#### [Tasks to carry out]
a – List every song that the Baaghi review below mentions, along with the film each comes from.
b – Reproduce the Baaghi review below word for word, everything from "Tiger Shroff, Shraddha" down to "for explanatory flashback.".

#### [Extract provided]
========================================

Friday, April 29, 2016


Release date:
April 29, 2016
Sabbir Khan

Tiger Shroff, Shraddha Kapoor, Sudheer Babu, Sunil Grover

Baaghi is a slickly packaged empty vessel. The action choreography is striking, the locations are exquisite, the camerawork polished, the art design impressive, the cast well dressed. Scratch the attractive surface though, and you get a dated, cliched storyline that compartmentalises hero, heroine, villains and comedians in the way Hindi films of the 1970s and 1980s did.

The story begins in the menacing Bangkok den of a rogue called Raghav Shetty, who is on the lookout for Sia Khurana. Cut to Hyderabad, where she is shooting for a film directed by her Daddy, when the numero uno baddie’s goons abduct her. Martial arts expert Ronnie Singh is called in to rescue the damsel in distress. Ronnie and Sia have a past. Time for explanatory flashback.

Cut to Kollam railway station in Kerala where boy and girl met, girl pretended to resist boy, they fell in love, fate split them up, reunited them, Raghav split them up again and so on.

It is a formula that is so dull and dusted that even Sunny Deol has stopped revisiting it.

Baaghi’s writer Sanjeev Dutta seems to have a thing for antiquity though. This is the sort of film where the hero is omnipotent and successfully bashes up dozens of men single-handedly, as did male leads of pre-1990s Hindi cinema who sought to replicate and cash in on the success of Amitabh Bachchan’s Angry Young Man formula. Here, like it was back then, the heroine’s only role is to be good-looking, charming and if possible dance sweetly/sexily enough to make the hero fall in love with her, thus providing him with a motivation to bash the bad guys in the end.

The villains here too are uni-dimensional cardboard cut-outs. Comedians are slotted in to relieve tension even in the middle of a hectic chase. Love happens at the first sight of a pretty face who fakes disinterest in the hero though of course she is keen on him because, well, you know, after all he is the hero. What else was she created for but to fall for him?

Besides, do we not also know that when a woman says “no” she means “maybe”? Ronnie, an absolute stranger who just met Sia a few minutes back on a train, blows a kiss to her from a station platform. She shows irritation but turns away to hide a smile. This film may not be as aggressive or overt as the song Koi haseena jab rootth jaati hai from Sholay, Jumma chumma de de from Hum, Jumme ki raat from Kick or Tu hi to hai from Holiday, but it does make that regressive point all the same.

The film’s only USPs are its only novelties. First, it is set almost entirely in Kerala, which translates into an eyeful of stunning locales, the famed snake boat race (vallam kali) in scenic backwaters and miles of greenery all around. Second, Ronnie is in Kerala to learn the state’s traditional martial arts form Kalaripayattu, which has a way of transforming men into Rudolf Nureyev and Birju Maharaj while they smash and slice other human beings to bits.

========================================

#### [Information]
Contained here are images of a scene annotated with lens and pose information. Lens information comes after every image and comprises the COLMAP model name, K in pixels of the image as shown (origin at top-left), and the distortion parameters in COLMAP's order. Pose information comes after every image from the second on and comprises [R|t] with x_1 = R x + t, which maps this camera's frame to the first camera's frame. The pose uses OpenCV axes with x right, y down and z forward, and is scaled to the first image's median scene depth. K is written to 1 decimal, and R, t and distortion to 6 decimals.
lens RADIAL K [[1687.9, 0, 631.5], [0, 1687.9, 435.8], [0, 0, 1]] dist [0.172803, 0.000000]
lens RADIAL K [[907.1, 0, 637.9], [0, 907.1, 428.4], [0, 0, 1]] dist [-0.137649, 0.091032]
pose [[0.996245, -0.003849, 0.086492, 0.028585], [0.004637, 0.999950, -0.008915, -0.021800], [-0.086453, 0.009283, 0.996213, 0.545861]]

========================================

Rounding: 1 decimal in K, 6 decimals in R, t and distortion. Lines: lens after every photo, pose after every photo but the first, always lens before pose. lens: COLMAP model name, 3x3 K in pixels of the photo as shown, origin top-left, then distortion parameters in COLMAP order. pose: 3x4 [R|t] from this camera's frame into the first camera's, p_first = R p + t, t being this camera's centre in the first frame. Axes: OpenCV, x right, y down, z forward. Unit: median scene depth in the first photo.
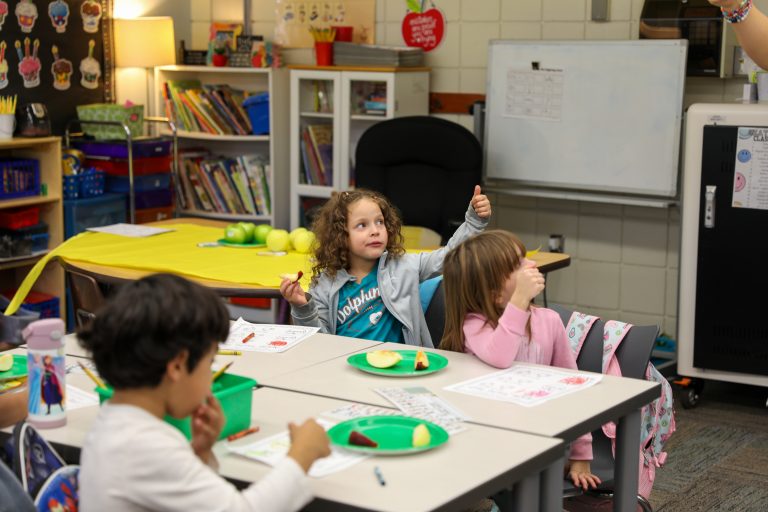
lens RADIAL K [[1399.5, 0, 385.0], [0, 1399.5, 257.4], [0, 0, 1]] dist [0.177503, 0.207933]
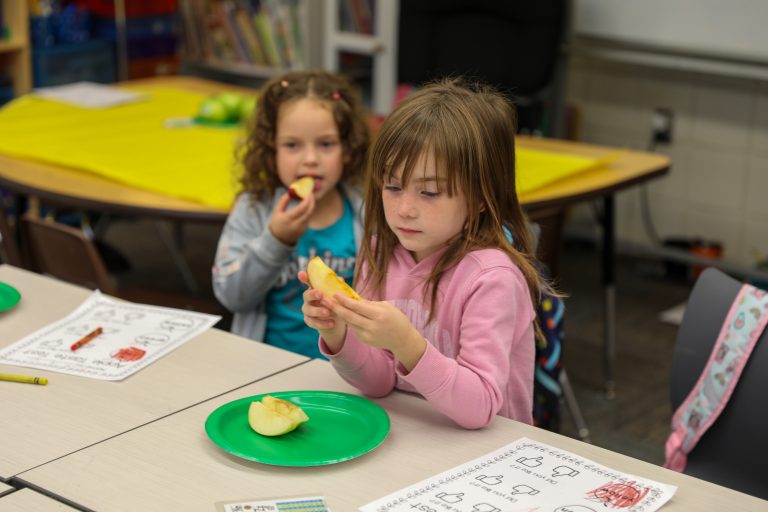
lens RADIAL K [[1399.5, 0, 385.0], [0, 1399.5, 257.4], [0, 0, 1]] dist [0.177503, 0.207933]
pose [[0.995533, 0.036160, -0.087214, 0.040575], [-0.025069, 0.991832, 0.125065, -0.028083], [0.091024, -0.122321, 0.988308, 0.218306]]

========================================

#### [Results by task]
a –
- Koi haseena jab rootth jaati hai (Sholay)
- Jumma chumma de de (Hum)
- Jumme ki raat (Kick)
- Tu hi to hai (Holiday)

b –
Tiger Shroff, Shraddha Kapoor, Sudheer Babu, Sunil Grover

Baaghi is a slickly packaged empty vessel. The action choreography is striking, the locations are exquisite, the camerawork polished, the art design impressive, the cast well dressed. Scratch the attractive surface though, and you get a dated, cliched storyline that compartmentalises hero, heroine, villains and comedians in the way Hindi films of the 1970s and 1980s did.

The story begins in the menacing Bangkok den of a rogue called Raghav Shetty, who is on the lookout for Sia Khurana. Cut to Hyderabad, where she is shooting for a film directed by her Daddy, when the numero uno baddie’s goons abduct her. Martial arts expert Ronnie Singh is called in to rescue the damsel in distress. Ronnie and Sia have a past. Time for explanatory flashback.